Making Child Care Choices

How Welfare and Work Policies Influence Parents' Decisions


By Lisa Gennetian, Aletha Huston, Danielle Crosby, Young Eun Chang, Edward D. Lowe, Thomas S. Weisner

Reauthorization of the 1996 federal welfare reform law has rekindled a policy debate about whether current child care assistance provisions meet the needs of working families and support children’s intellectual and social development. For low-income parents who work — many of whom have jobs that pay low wages and entail working unpredictable, unconventional hours — the difficulties of securing affordable, accessible, and reliable child care can be substantial. Although federal and state spending on child care has increased considerably since 1996, most eligible children still do not receive assistance.
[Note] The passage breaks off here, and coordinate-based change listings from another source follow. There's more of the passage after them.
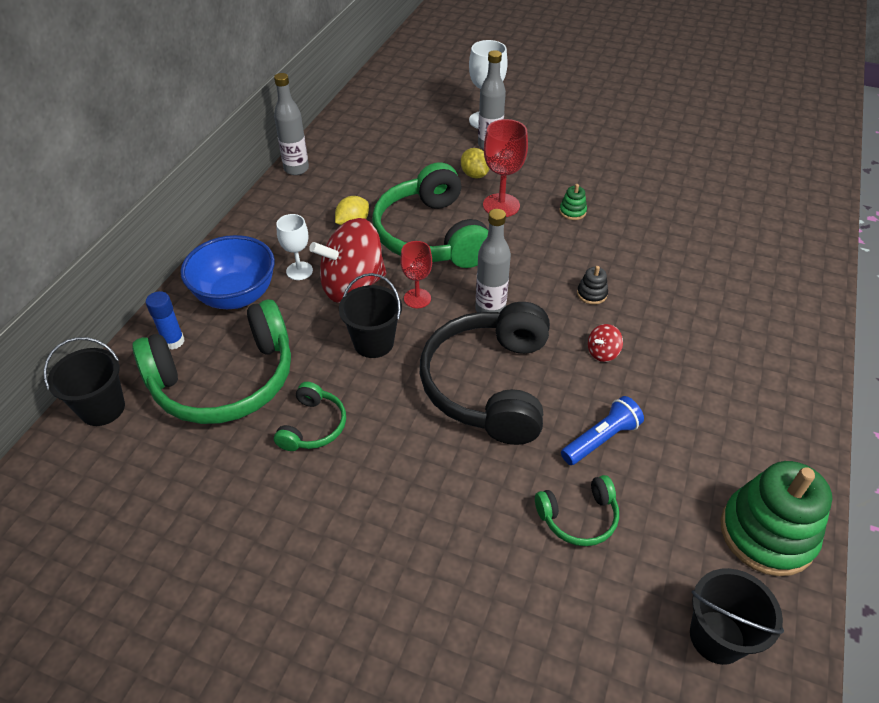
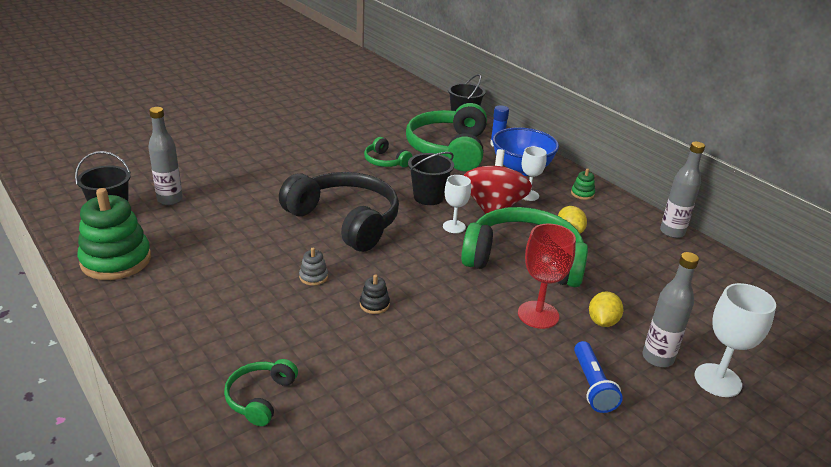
camera: 120 degrees right, 15 degrees down
(417, 298) = (454, 226): red goblet -> white goblet
(474, 175) = (602, 322): yellow lemon -> yellow lemon turned 75 degrees counterclockwise
(490, 310) = (410, 250): grey bottle -> grey bottle (170, 200)
(572, 212) = (492, 354): green stacking toy -> green stacking toy (582, 194)
(578, 517) = (223, 208): green headphones -> green headphones (260, 397)
(601, 439) = (253, 239): blue flashlight -> blue flashlight (592, 385)
(602, 352) = (313, 277): red spinning top -> grey stacking toy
This policy brief summarizes new findings on the child care decisions of about 20,000 low-income parents who took part in nine random assignment evaluations conducted by MDRC. Some of the 21 welfare and employment programs investigated in the evaluations expanded the child care assistance available to parents, while the others provided standard assistance, that is, whatever help was generally available. By permitting comparisons between the effects of the two types of programs, these studies afford rare evidence on how different child care policies affect parents’ use of subsidies, decisions about care arrangements, and problems with child care. The brief also presents highlights from in-depth interviews with 38 low-income families.

Key Findings

  • Welfare reform and employment programs generally increased parents’ employment and use of paid child care — both formal and home-based — but not their use of Head Start, the federal program designed to boost children’s school readiness.
  • Relative to programs that provided standard child care assistance, those that offered expanded assistance increased child care subsidy use, lowered parents’ out-of-pocket costs, and reduced the proportion of parents who reported having child care problems that interfered with their finding or keeping jobs.
  • Programs that offered expanded child care assistance increased use of formal care — which some research suggests improves children’s early learning — more than use of home-based care. Programs with standard assistance showed the opposite pattern.
  • In interviews, parents reported difficulties remaining eligible for child care assistance because rules were unclear or were not flexible enough to accommodate the changing circumstances of their employment. Many thought that child care centers offer educational advantages over home-based care but also believed that home-based care is more likely to be consistent with their values.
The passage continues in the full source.